Work task 1:
Answer these questions about the article on Obama's Hanover visit:
(a) How many donuts did the trade fair donate to local residents?
(b) Who is the police official heading the security operation?
(c) What percentage of Americans now say they support TTIP?
Work task 2:
Print everything in the article on Obama's Hanover visit from "Many Europeans take" down to "been kept secret.".

Text under study:
/---

The streets of the northern German city of Hanover, with a population of half a million, generally get a little more crowded at this time of year, when thousands of exhibitors and about 200,000 visitors come for the world's largest industrial exhibition - one of the many trade fairs held in the capital of the state of Lower Saxony.

This year, there's one more visitor. With the United States as the partnering country for the 2016 Hannover Messe, President Barack Obama is coming to town himself, accompanying a large delegation of representatives of US businesses.

Invited by German Chancellor Angela Merkel, Obama will be welcomed Sunday for a policy meeting before his planned opening of the trade fair. And there's more on Obama's agenda in Germany than just commerce.

Deutschland Hannover Proteste gegen TTIP
Europeans turned out en masse to oppose TTIP ahead of Obama's visitImage: Getty Images/AFP/J. Macdougall

Keep kids indoors

With talks held in its newly reconstructed castle, Hanover's Herrenhaus baroque gardens will serve as the backdrop for Obama's political meetings. Business negotiations will take place on the trade fair grounds and at the HCC conference center. Each of the venues is separated from the others by several kilometers, which means that for the duration of Obama's visit, high-security measures will be imposed and areas of the city temporarily off limits to the public - including the parks near the private lake on which the grounds of the president's Seefugium hotel (picture) are situated.

Thousands of police officers will be on duty. Ahead of the visit, a community meeting was held in which regulations for area residents were laid out. "It's not like we're just inviting someone over for a coffee," Thomas Rochell, the police official heading the operation, told them. For the duration of Obama's visit, residents have been instructed not to take out their trash, stand at their windows or wave: That could make the sharpshooter on nearby rooftops nervous.

Parents have been instructed to keep their children from playing in the yard, and residents have been told to announce visitors in advance. It could have been worse: There was talk of evacuating the entire neighborhood during Obama's visit. Hanover's airspace has been partially closed, and private pilots are grounded.

As a consolation for upending their lives, the trade fair has donated 10,000 donuts to local residents, which they can pick up at certain bakeries throughout the city on Sunday. Yet the goodwill gesture hasn't replaced the bad taste left in many locals' mouths.

Increasingly skeptical citizenry

Many Europeans take major issues with the Transatlantic Trade and Investment Partnership, the neoliberal pact President Obama is expected to push on his visit. Those who favor TTIP have said that alleviating customs and nontariff trade barriers such as technical standards and requirements will result in economic growth and new jobs. Opponents fear the compromises will result in lower standards and have criticized the fact that the negotiations and meetings to solidify the agreement have been kept secret.

A survey undertaken by the Bertelsmann Foundation found that both Germans and Americans view TTIP with skepticism. A third of Germans oppose the pact, up from about a quarter in 2014.

Just 15 percent of Americans now say they support the agreement; two years ago, that number was just over 50 percent. Forty-six percent of US respondents and 30 percent of Germans said they did not have enough information to answer the question.

Just a few weeks ago, Chancellor Merkel had told business leaders that she hoped to seal the TTIP deal by the end of the year. In November, a new US president will be elected; none of the remaining candidates have expressed much desire to make an unpopular free-trade agreement part of their campaign platforms. If TTIP doesn't happen with Obama in office, the agreement will likely be pushed back for a more receptive time.

\---

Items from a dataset
/---

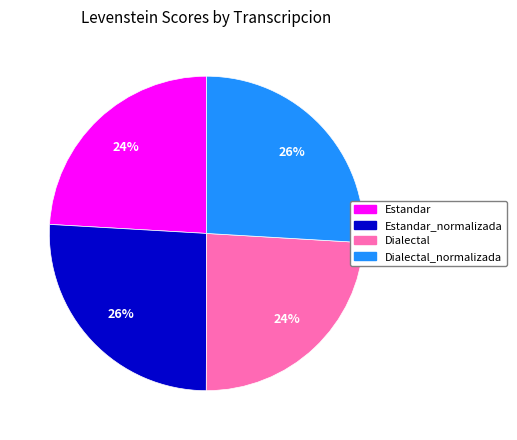

Is there a majority slice in this chart?

No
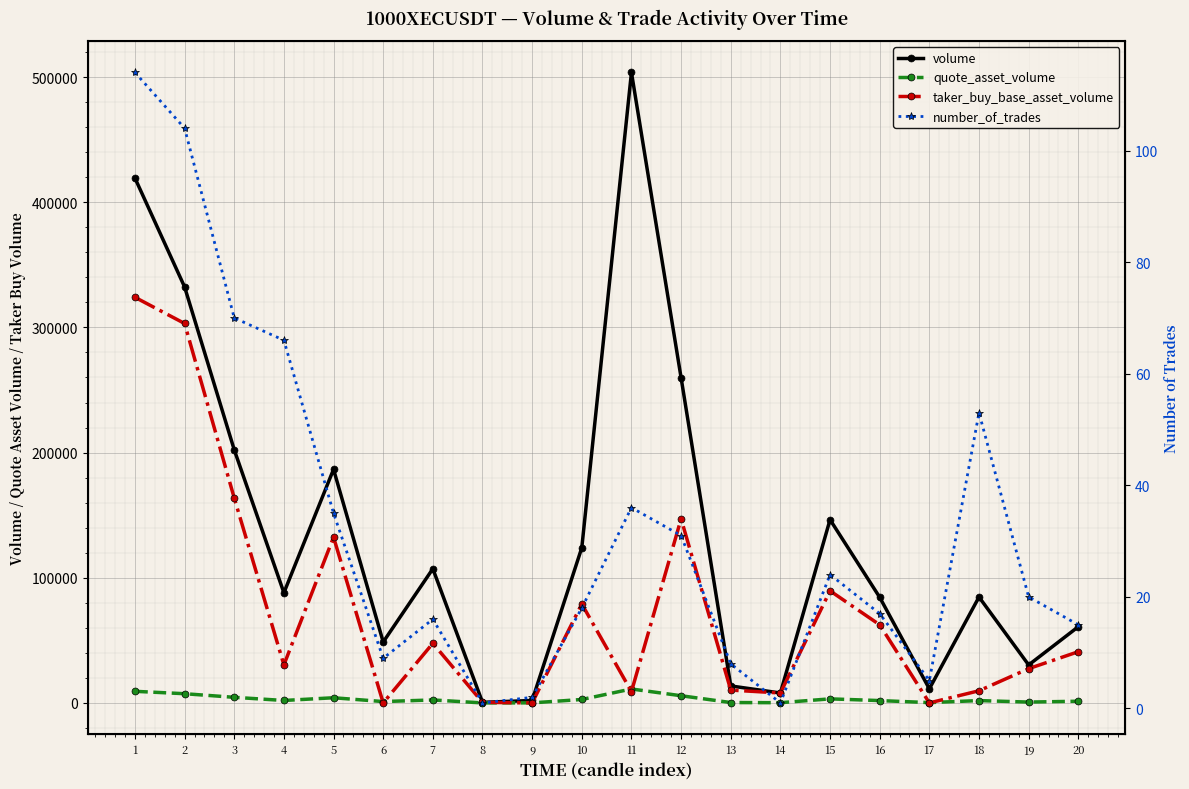

True or false: quote_asset_volume and taker_buy_base_asset_volume intersect in this chart.

True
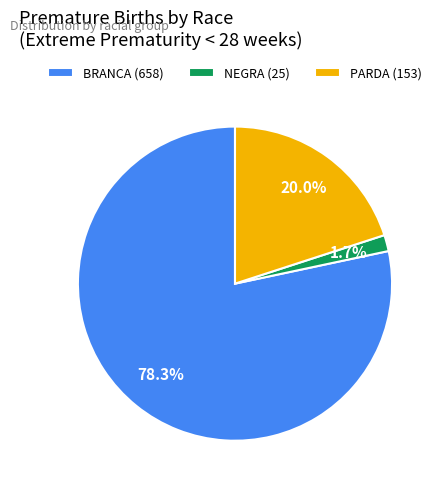

What percentage do PARDA (153) and BRANCA (658) together represent?

98.3%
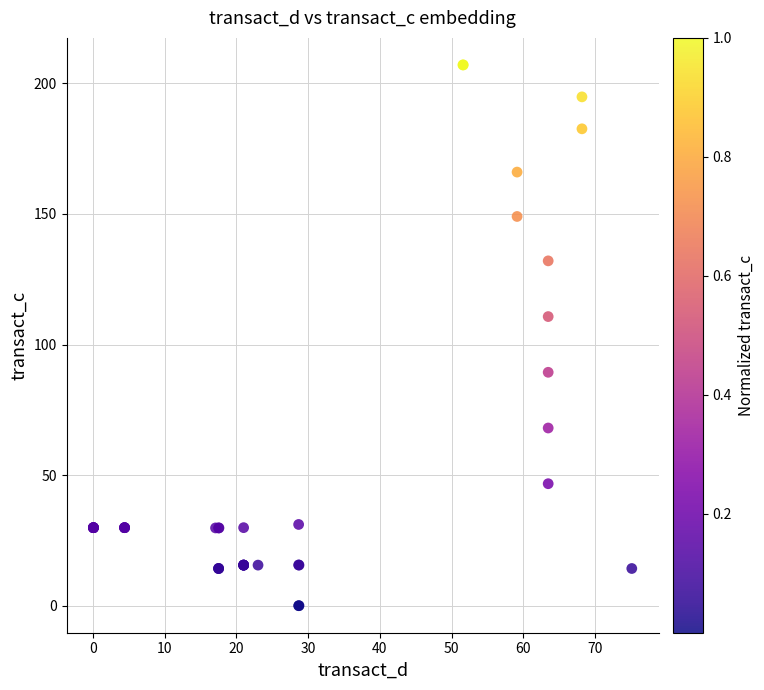

What Y value in the scatter plot is closest to 103?

110.7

\---

Response area 1:
(a) 10,000
(b) Thomas Rochell
(c) 15 percent

Response area 2:
Many Europeans take major issues with the Transatlantic Trade and Investment Partnership, the neoliberal pact President Obama is expected to push on his visit. Those who favor TTIP have said that alleviating customs and nontariff trade barriers such as technical standards and requirements will result in economic growth and new jobs. Opponents fear the compromises will result in lower standards and have criticized the fact that the negotiations and meetings to solidify the agreement have been kept secret.